Gerhard Maria Rossmann hat gleich gewusst, dass er Marion seine Texte "blind" anvertrauen kann. Sie war es auch, die damit begonnen hat, ihm Buchstaben auf die Stirn zu schreiben. Gemeinsam haben sie ein Kürzel-System entwickelt, sodass mittlerweile ein intensiver Gedankenaustausch möglich ist. Geduld braucht es dabei dennoch von beiden Seiten. Eine Innsbrucker HTL ist gerade dabei, ein Gerät zu entwickeln, das diese Art der Kommunikation auf technischem Weg ermöglichen soll. Gerhard und Marion freuen sich darauf, weil es den Umgang miteinander erleichtern könnte, aber die menschliche Berührung wird dieses Gerät – selbst wenn es hervorragend funktionieren sollte – nicht ersetzen können, das wissen sie beide. Aus der emotionalen Berührung entsteht in ihrem Fall das Verstehen.

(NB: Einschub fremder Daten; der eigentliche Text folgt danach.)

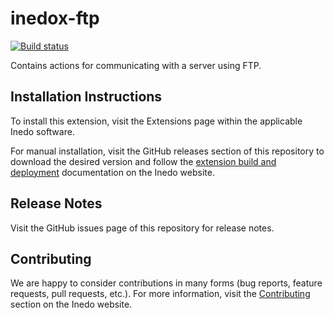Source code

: # inedox-ftp

[![Build status](https://buildmaster.inedo.com/api/ci-badges/image?API_Key=badges&$ApplicationId=20)](https://buildmaster.inedo.com/api/ci-badges/link?API_Key=badges&$ApplicationId=20)

Contains actions for communicating with a server using FTP.

## Installation Instructions

To install this extension, visit the Extensions page within the applicable Inedo software.

For manual installation, visit the GitHub releases section of this repository to download the desired version and follow the [extension build and deployment](https://inedo.com/support/documentation/various/inedo-sdk/creating#building-deploying) documentation on the Inedo website.

## Release Notes

Visit the GitHub issues page of this repository for release notes.

## Contributing

We are happy to consider contributions in many forms (bug reports, feature requests, pull requests, etc.). For more information, visit the [Contributing](https://inedo.com/open/contributing) section on the Inedo website.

Mehrere bemerkenswerte Publikationen, wie "Zur Insel sehen" (Fouqué Literaturverlag. 2002) oder "Harte Straße" (Rhätikon Verlag Bludenz, 2005), sind in dieser ungewöhnlichen und äußerst fruchtbaren Zusammenarbeit entstanden. Sie beinhalten gefühlvolle Gedichte, Kurzgeschichten und Prosatexte, die Einblick in eine menschliche Existenz geben, die zwar von unermesslichem Leid bestimmt ist, sich aber dennoch voll Zuversicht dem Leben zuwendet. Dass sein Schicksal zum Schlimmsten zählt, was sich ein Mensch überhaupt vorstellen kann, will Gerhard Maria Rossmann so nicht gelten lassen. Humorvoll skizziert er alltägliche kleine Geschichten, bringt seine poetische Begabung zum Schwingen und verleiht der Freude über erhebende Momente auf beeindruckende Weise Ausdruck. 2003 wurde ihm für seine Arbeit der Life Award verliehen, eine Auszeichnung für Menschen, die trotz Behinderung Außergewöhnliches leisten.

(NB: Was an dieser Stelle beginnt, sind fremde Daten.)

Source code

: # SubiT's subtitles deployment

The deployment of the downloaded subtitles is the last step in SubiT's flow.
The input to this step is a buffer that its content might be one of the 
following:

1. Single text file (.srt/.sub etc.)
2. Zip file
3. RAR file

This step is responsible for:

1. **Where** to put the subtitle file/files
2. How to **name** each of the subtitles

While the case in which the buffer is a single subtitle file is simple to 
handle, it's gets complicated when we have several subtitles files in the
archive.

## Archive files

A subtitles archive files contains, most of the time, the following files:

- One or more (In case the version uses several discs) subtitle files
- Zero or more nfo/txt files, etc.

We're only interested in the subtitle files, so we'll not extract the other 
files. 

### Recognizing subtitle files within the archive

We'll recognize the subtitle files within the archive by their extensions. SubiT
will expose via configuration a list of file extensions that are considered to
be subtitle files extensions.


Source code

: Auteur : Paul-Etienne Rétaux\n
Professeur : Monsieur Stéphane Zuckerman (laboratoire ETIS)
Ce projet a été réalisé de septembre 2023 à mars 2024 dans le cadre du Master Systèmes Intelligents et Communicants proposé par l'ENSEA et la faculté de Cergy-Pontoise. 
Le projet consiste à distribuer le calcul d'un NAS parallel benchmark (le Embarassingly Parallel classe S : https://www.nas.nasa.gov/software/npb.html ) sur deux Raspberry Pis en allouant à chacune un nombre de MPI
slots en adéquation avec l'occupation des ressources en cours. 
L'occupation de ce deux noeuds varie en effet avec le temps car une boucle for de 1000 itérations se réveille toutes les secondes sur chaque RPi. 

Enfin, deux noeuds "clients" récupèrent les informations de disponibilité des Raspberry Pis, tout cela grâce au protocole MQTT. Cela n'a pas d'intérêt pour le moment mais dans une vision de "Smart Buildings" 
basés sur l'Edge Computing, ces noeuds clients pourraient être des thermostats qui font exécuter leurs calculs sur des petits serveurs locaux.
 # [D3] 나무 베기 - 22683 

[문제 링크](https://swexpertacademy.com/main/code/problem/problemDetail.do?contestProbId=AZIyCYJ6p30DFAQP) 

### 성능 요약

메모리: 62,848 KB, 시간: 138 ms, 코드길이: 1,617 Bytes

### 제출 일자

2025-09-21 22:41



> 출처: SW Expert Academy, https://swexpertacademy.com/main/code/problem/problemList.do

Die Anerkennung seiner Arbeit erfüllt Gerhard Maria Rossmann mit Dankbarkeit. Sie beweist ihm, dass er nicht ins Dunkel spricht, dass seine Worte Widerhall finden, auch wenn er das selbst nicht hören kann. Besonders freut er sich über Einladungen zu Lesungen. Er ist dann mit Freunden unterwegs, die seine Texte fürs Publikum lesen und sie musikalisch gefühlvoll untermalen. Marion ist als Betreuerin immer mit dabei.

Sprechen mit Mühe

Während der Lesung sitzt Gerhard Maria Rossmann im Rollstuhl auf der Bühne und kann nur ahnen, was um ihn herum vorgeht, wie bewegt die Zuhörer von seinen Texten sind. Gegen Schluss gibt ihm Marion ein Zeichen, dann trägt er selbst ein Gedicht oder einen Text vor. Das Sprechen bereitet ihm Mühe, die Lähmung und der Umstand, dass er sein Sprechen nicht übers Gehör kontrollieren kann, haben seine Sprechfähigkeit beeinträchtigt. Den Applaus kann er nicht wie andere Künstler genießen, aber nachdem er mit seinem Text geendet hat, herrscht ohnedies einige Augenblicke lang atemlose Stille im Saal.

Es ist eine Stille, die Gerhard Maria Rossmann mit den Zuhörern teilt.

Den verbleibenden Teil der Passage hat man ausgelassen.